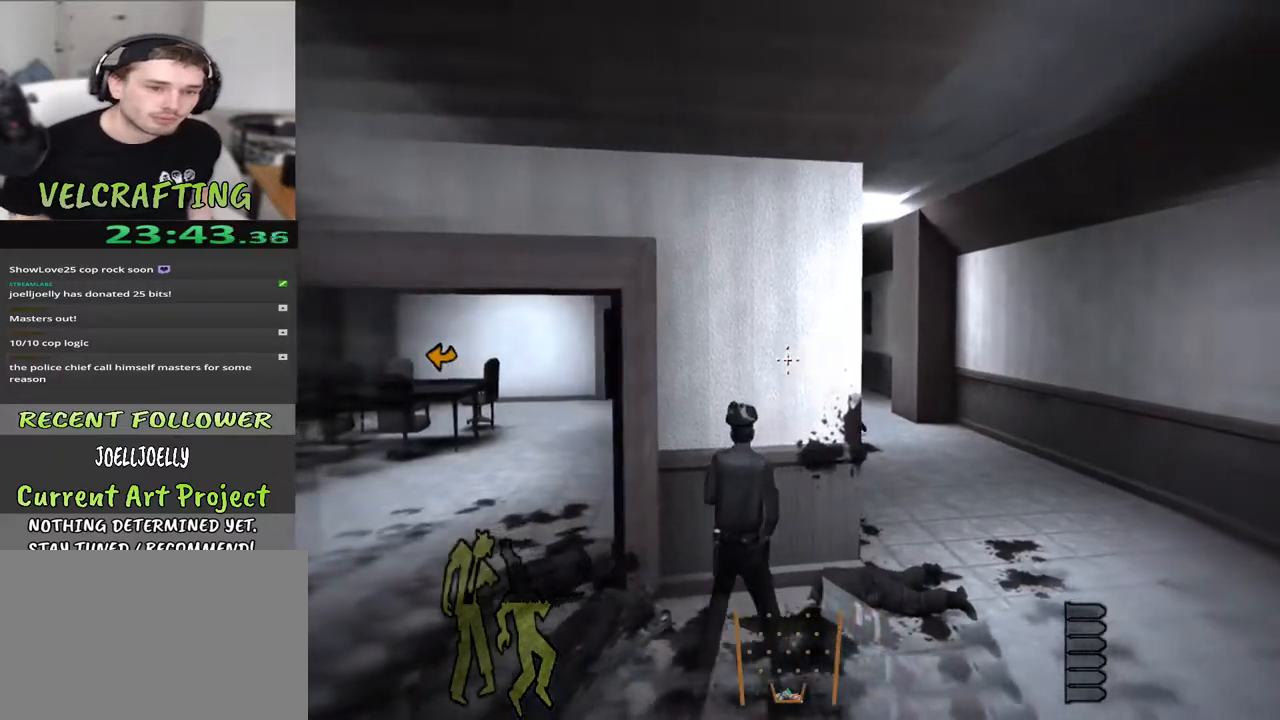
{"buttons": [], "left_stick": "down-left", "right_stick": "center", "events": []}
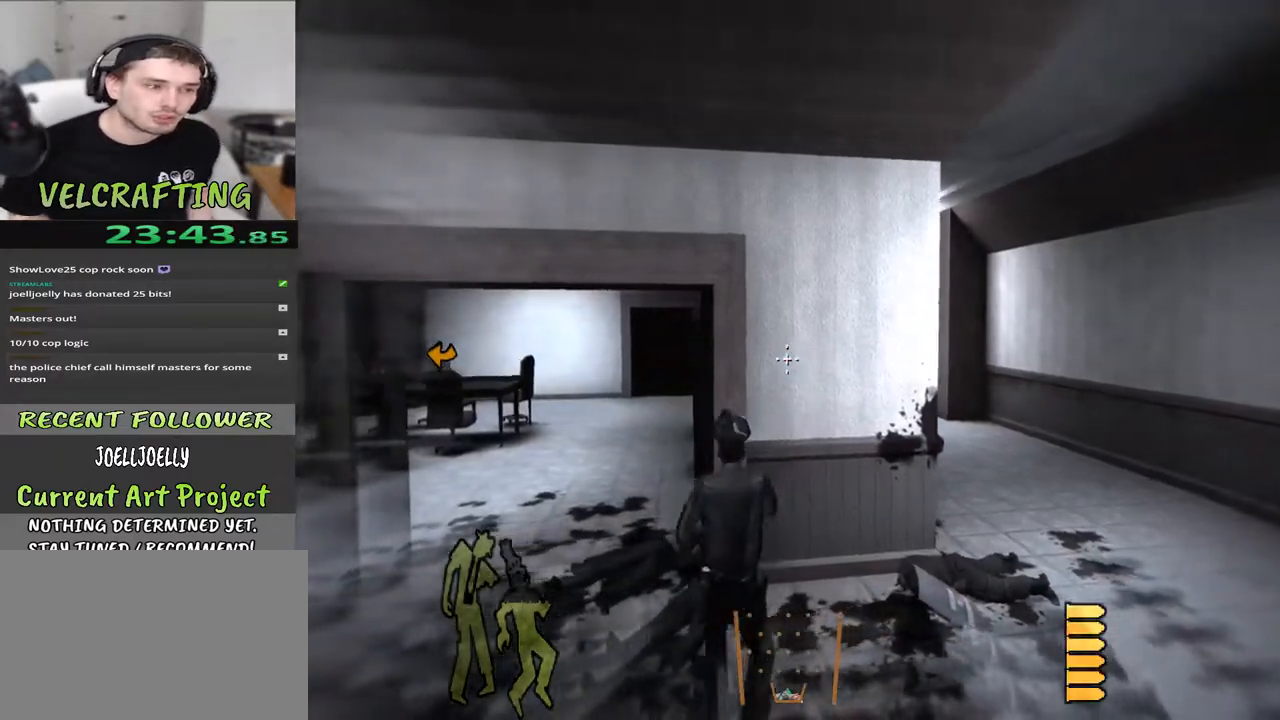
{"buttons": [], "left_stick": "left", "right_stick": "center", "events": [[217, "left_stick", "left"]]}
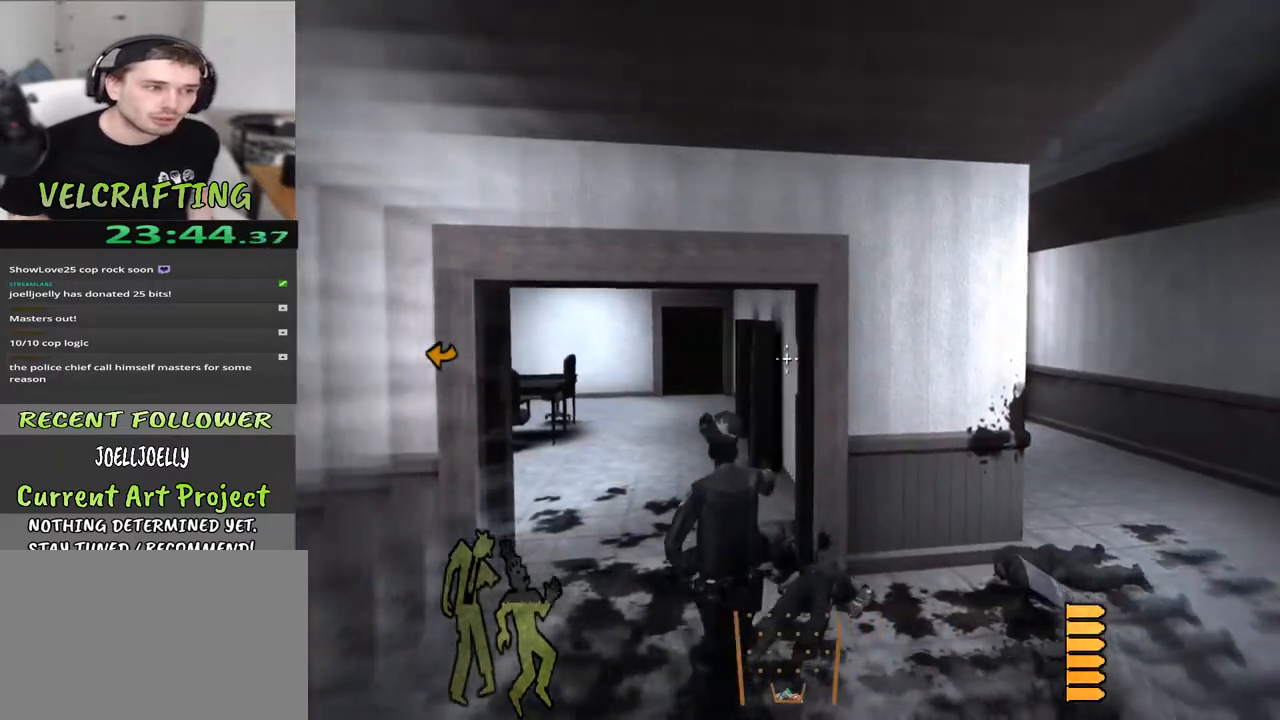
{"buttons": [], "left_stick": "up-right", "right_stick": "center", "events": [[100, "left_stick", "up"], [183, "right_stick", "right"], [383, "left_stick", "up-right"], [400, "right_stick", "center"]]}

Try it
Reproduce the whole listing verbatim and keep all pictures out of it.

Solution below
{"buttons": [], "left_stick": "down-left", "right_stick": "center", "events": []}
{"buttons": [], "left_stick": "left", "right_stick": "center", "events": [[217, "left_stick", "left"]]}
{"buttons": [], "left_stick": "up-right", "right_stick": "center", "events": [[100, "left_stick", "up"], [183, "right_stick", "right"], [383, "left_stick", "up-right"], [400, "right_stick", "center"]]}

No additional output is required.